[Collected data]
·····

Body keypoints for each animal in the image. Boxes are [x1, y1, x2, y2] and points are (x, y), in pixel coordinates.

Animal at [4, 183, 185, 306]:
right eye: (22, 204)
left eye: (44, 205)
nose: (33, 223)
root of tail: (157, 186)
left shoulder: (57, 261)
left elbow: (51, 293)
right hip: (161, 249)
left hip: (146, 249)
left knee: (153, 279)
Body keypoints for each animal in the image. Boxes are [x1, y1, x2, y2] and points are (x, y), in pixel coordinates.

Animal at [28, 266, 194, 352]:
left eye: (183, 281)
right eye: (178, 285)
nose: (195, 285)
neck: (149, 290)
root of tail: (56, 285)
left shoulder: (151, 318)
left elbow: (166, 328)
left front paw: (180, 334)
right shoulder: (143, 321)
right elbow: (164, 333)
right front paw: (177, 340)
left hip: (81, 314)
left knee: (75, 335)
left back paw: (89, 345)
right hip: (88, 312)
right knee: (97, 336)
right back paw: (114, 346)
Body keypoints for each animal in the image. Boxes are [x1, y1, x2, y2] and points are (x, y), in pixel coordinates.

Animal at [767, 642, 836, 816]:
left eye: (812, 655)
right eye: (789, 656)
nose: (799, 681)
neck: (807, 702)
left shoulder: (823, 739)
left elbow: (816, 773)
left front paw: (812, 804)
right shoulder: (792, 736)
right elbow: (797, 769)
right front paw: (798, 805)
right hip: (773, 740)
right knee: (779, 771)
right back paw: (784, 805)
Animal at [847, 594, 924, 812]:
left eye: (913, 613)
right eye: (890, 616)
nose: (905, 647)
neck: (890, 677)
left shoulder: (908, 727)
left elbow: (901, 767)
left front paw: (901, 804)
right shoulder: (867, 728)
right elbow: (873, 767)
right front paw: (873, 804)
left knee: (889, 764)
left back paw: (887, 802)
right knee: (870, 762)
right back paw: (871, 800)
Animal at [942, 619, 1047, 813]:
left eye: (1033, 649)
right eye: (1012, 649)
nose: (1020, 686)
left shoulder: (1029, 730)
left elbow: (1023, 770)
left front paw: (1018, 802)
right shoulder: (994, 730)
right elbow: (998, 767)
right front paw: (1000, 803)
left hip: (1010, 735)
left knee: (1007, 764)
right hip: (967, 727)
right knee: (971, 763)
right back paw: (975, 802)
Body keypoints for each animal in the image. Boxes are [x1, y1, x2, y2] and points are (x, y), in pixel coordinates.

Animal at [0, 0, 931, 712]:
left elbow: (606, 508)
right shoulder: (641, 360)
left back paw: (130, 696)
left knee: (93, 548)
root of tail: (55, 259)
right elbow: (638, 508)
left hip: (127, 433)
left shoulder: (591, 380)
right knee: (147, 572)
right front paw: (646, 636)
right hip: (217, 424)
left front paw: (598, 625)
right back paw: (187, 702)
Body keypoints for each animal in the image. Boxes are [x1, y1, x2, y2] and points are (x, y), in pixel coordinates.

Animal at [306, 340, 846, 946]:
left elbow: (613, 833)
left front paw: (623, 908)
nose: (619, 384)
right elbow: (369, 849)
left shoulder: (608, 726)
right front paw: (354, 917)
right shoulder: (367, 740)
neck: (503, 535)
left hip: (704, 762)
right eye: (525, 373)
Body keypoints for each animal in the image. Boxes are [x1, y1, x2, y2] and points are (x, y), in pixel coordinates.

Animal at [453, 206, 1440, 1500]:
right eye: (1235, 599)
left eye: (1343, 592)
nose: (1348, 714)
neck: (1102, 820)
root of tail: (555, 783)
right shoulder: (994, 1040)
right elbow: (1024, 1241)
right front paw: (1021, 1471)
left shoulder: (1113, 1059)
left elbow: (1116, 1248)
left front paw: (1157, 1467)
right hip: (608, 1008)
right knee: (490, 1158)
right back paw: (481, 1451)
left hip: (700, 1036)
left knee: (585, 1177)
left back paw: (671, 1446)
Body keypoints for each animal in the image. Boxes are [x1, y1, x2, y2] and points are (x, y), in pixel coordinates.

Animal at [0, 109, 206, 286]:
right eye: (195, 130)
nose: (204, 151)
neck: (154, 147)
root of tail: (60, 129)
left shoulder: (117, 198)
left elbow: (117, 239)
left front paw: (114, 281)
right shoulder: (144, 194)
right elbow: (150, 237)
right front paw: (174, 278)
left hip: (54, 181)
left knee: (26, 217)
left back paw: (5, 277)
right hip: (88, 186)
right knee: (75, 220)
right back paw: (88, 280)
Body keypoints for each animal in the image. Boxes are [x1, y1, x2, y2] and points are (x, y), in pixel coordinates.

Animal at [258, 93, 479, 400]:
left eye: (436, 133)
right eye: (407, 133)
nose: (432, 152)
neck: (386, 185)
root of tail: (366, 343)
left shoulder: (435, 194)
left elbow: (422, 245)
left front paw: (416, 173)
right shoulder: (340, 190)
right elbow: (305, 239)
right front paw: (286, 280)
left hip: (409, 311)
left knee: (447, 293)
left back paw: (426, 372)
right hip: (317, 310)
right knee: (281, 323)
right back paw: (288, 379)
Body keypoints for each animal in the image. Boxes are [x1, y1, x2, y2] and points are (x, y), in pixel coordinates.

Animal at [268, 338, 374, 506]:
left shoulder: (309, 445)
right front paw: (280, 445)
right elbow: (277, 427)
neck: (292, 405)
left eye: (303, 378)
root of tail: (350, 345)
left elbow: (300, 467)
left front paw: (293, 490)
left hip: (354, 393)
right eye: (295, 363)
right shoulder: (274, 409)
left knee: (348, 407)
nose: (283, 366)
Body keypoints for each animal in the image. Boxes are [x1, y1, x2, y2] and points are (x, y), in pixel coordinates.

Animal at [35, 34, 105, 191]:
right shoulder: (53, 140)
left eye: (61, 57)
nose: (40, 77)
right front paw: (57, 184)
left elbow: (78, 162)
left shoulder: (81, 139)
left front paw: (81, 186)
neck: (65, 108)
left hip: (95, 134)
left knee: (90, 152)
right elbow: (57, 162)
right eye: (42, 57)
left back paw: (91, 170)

·····

• **WHAT IS NEEDED**
Restate, please, word for word the span of records running from the first line to the line bearing "left shoulder: (57, 261)", both included, and nothing outside it.

• **RESPONSE TO THIS EXERCISE**
Body keypoints for each animal in the image. Boxes are [x1, y1, x2, y2] and points are (x, y), in pixel coordinates.

Animal at [4, 183, 185, 306]:
right eye: (22, 204)
left eye: (44, 205)
nose: (33, 223)
root of tail: (157, 186)
left shoulder: (57, 261)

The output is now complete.